OTTAWA, CANADA - DECEMBER 7: Head coach Dale Hunter of the Washington Capitals looks on from the bench during an NHL game against the Ottawa Senators at Scotiabank Place on December 7, 2011 in Ottawa, Ontario, Canada. (Photo by Jana Chytilova/Freestyle Photography/Getty Images)
On the surface, everything's coming up roses for Dale Hunter and the Capitals after a 3-2 victory in game two of the Eastern Conference Semifinals, but how long will his stifling treatment of the team's highly paid stars continue to work?

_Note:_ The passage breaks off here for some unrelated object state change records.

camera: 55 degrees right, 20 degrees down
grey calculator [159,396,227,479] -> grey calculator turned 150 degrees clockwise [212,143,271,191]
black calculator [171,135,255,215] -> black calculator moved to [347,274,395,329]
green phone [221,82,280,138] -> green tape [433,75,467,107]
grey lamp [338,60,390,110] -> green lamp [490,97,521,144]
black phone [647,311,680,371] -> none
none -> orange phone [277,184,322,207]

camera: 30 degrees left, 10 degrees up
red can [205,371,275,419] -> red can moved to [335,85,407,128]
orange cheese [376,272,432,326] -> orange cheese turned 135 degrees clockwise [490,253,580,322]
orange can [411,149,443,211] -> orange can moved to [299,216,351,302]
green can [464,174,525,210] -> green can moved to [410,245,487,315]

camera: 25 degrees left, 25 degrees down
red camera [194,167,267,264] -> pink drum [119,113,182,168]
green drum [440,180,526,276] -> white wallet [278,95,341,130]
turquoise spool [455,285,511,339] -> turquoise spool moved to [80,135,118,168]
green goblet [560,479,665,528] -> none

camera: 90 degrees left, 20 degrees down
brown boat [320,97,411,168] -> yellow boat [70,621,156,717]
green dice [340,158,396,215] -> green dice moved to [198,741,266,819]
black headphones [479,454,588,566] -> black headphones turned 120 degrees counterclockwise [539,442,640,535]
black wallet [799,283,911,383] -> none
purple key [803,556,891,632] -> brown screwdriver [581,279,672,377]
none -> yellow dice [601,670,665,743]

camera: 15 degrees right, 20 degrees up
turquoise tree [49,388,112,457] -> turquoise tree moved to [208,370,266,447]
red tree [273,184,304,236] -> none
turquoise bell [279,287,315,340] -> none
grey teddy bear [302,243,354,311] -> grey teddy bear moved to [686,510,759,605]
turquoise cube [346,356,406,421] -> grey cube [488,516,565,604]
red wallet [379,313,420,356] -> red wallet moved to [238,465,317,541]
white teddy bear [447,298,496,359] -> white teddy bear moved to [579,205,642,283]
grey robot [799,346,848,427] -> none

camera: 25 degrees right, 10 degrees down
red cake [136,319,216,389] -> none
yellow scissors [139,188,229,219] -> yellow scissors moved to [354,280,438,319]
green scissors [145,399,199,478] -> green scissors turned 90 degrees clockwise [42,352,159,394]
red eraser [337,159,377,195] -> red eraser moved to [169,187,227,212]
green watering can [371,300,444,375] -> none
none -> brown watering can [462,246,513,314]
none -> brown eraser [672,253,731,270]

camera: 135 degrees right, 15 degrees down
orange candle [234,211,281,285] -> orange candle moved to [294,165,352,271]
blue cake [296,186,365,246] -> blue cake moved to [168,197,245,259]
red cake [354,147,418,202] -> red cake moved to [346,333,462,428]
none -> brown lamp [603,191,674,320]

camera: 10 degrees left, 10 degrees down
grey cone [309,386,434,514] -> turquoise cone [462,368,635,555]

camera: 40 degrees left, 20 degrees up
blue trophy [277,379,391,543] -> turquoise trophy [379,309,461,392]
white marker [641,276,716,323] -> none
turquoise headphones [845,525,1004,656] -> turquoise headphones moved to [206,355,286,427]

At first glance, the Washington Capitals' series-tying 3-2 victory over the New York Rangers makes it look like they are finally finding a balance under Dale Hunter. The team's fourth line continues to contribute, particularly with the spectacular play of Joel Ward to set up the opening goal. Their defense continues to frustrate the Rangers' attempts to set the tempo of the game. Braden Holtby responded with a strong effort, and best of all, two of his star players connected to create the game-winning goal thanks to Nicklas Backstrom's setup for a vintage Alex Ovechkin one-timer.
The truth, however, may be a little more complex.
While Hunter's management of the game did pay off, one wonders what the lasting relationship between himself and the team may end up being. Mike Green, the clear "weak link" of the defense in Game 1, still appeared somewhat suspect, and his 18 minutes of ice time were generously boosted with power play time. Had the Rangers not been kind enough to take two third-period minors, it's entirely possible that Green would have finished the night tied with Roman Hamrlik for the lowest ice time among Washington blueliners.
Meanwhile, Hunter's forward assignments seem like a slowly-building source of tension between the interim head coach and some of the highest paid players in the NHL.
Despite scoring the game-winning goal and leading the Capitals in postseason scoring, Ovechkin saw the ice for just 13:36 Monday, including three minutes of power play time. His third-period goal was a reminder of the laser-edged brilliance that has made him one of the NHL's most promoted stars. Receiving the feed, the great eight wound up and fired a wrist shot that almost seemed to move faster than the camera could track, and as the goal light went on, the crowd at MSG was treated to a celebration that seemed more like the goofy, constantly enthusiastic 22-year-old "Ovie", not the increasingly burdened and humorless captain of recent months.
Though the Russian sniper has previously stated that he'd happily take scoring less goals in exchange for a championship, he seemed increasingly restless as the third period went on without taking a shift. By the final minutes, one could be forgiven for expecting to see him cursing at another coach from the bench.
Almost as confusing is the 16 minutes for Backstrom, who is just behind Ovechkin with five points in eight games and has won almost 53 percent of his draws in the faceoff circle. This is a marked drop from his normal ~19+ minutes. Alexander Semin, who is tied for the team's postseason goal scoring lead? Twelve minutes, 27 seconds.
In fact, most of the normal "top six" for the Capitals averaged under 18 minutes with the exception of Troy Brouwer. Even "bonus" producers like Jason Chimera, who delivered a career-high 39 points this season along with his three goals so far in the playoffs, logged just 13:05 Monday.
Meanwhile, Hunter continues to lean on Matt Hendricks, Marcus Johansson and Jay Beagle. Beagle, in fact, saw more ice time than any other Washington forward (19:58), and was only beaten out for overall TOI by John Carlson and Karl Alzner. So far, the former AHL champion has rewarded his coach with one goal, one assist (that owed more to the skates of Ryan McDonagh than any of the Capitals), four PIMs and 13 shots over nine games.
While it's entirely possible that Hunter could "let the dogs run" a bit more once the series shifts back to the Verizon Center on Wednesday, how long will his players continue the good soldier act before the frustration boils over -- particularly if the Rangers reclaim their lead in the series?
If winning makes everything better, losing could end with a locker room revolt -- particularly if the team suffers a second-round exit for the third time in the past four seasons.